Segment Start: The input
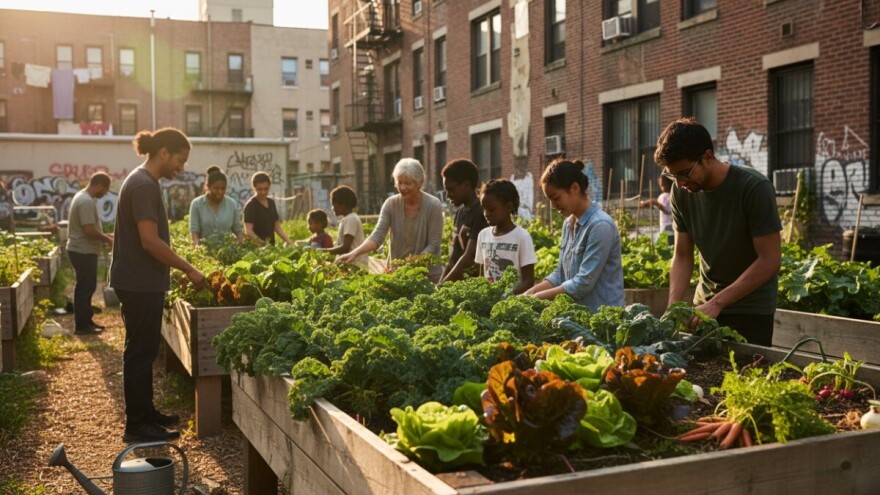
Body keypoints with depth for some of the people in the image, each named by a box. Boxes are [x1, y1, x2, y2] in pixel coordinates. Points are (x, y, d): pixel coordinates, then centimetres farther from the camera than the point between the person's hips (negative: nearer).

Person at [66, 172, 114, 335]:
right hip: (84, 251, -11)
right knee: (85, 287, -4)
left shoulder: (83, 197, 13)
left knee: (86, 286, 16)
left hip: (83, 250, 11)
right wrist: (107, 239, -12)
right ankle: (81, 325, 2)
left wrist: (105, 235, 14)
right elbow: (89, 230, -26)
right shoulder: (87, 201, -21)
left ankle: (86, 321, 24)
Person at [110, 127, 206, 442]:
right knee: (140, 352, -2)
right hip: (139, 284, -10)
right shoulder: (143, 185, -18)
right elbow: (150, 241, -23)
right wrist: (189, 269, -17)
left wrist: (180, 269, 17)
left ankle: (145, 413, 28)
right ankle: (136, 425, 7)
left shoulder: (144, 182, 13)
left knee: (144, 350, 17)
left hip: (143, 282, 10)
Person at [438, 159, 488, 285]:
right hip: (454, 281, 7)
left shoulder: (481, 213, -13)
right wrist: (440, 283, 6)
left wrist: (443, 284, -18)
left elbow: (469, 257, -19)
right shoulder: (459, 212, 12)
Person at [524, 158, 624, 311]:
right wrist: (533, 291, -4)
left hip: (602, 314, -7)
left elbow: (584, 282, -19)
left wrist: (539, 297, -15)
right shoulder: (568, 224, 9)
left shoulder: (600, 225, -17)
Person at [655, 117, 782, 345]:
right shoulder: (681, 192, -4)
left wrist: (717, 303, -25)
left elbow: (770, 260, -20)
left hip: (751, 310, -4)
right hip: (705, 303, 5)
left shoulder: (754, 188, -19)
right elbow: (682, 256, 0)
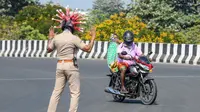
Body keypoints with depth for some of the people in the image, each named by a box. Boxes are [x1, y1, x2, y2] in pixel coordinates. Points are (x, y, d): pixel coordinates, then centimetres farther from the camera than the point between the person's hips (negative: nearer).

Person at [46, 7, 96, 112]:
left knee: (56, 92, 10)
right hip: (71, 66, -5)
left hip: (60, 65, 5)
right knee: (75, 93, 2)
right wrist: (93, 37, 0)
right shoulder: (74, 38, -10)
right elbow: (88, 49, -10)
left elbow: (49, 49, 19)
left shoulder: (56, 38, 4)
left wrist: (50, 37, 31)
Segment End: The input
Aim of the task - Although the records contain pictures, print only the rest, exactly as written.

Task solution -
Body keypoints with depth for some of the people in the image, each named by a box. Boxes are [x1, y1, x2, y2] in pixel coordinates. Points are (x, y, d): pixel coordinates, then centimetres farther from the camera than the point between the person's hips (negative: nearer).

Person at [66, 172, 114, 335]:
right hip: (84, 251, -11)
right knee: (85, 287, -4)
left shoulder: (83, 197, 13)
left knee: (86, 286, 16)
left hip: (83, 250, 11)
right wrist: (107, 239, -12)
right ankle: (81, 325, 2)
left wrist: (105, 235, 14)
right elbow: (89, 230, -26)
right shoulder: (87, 201, -21)
left ankle: (86, 321, 24)
Person at [110, 127, 206, 442]:
right knee: (140, 352, -2)
right hip: (139, 284, -10)
right shoulder: (143, 185, -18)
right elbow: (150, 241, -23)
right wrist: (189, 269, -17)
left wrist: (180, 269, 17)
left ankle: (145, 413, 28)
right ankle: (136, 425, 7)
left shoulder: (144, 182, 13)
left knee: (144, 350, 17)
left hip: (143, 282, 10)
Person at [438, 159, 488, 285]:
right hip: (454, 281, 7)
left shoulder: (481, 213, -13)
right wrist: (440, 283, 6)
left wrist: (443, 284, -18)
left elbow: (469, 257, -19)
right shoulder: (459, 212, 12)
Person at [524, 158, 624, 311]:
right wrist: (533, 291, -4)
left hip: (602, 314, -7)
left elbow: (584, 282, -19)
left wrist: (539, 297, -15)
right shoulder: (568, 224, 9)
left shoulder: (600, 225, -17)
Person at [655, 117, 782, 345]:
right shoulder: (681, 192, -4)
left wrist: (717, 303, -25)
left elbow: (770, 260, -20)
left hip: (751, 310, -4)
right hip: (705, 303, 5)
left shoulder: (754, 188, -19)
right elbow: (682, 256, 0)
Body keypoints with depth for some of the people in the image, each named by a box. Boxes are [x1, y1, x2, y2] in pixel coordinates. Points are (x, y, d): pixel coordinates, then centimetres farther from the camera than the point between the person's hips (negative: nearer).

Person at [46, 7, 96, 112]:
left knee: (56, 92, 10)
right hip: (71, 66, -5)
left hip: (60, 65, 5)
right knee: (75, 93, 2)
right wrist: (93, 37, 0)
right shoulder: (74, 38, -10)
right elbow: (88, 49, -10)
left elbow: (49, 49, 19)
left shoulder: (56, 38, 4)
left wrist: (50, 37, 31)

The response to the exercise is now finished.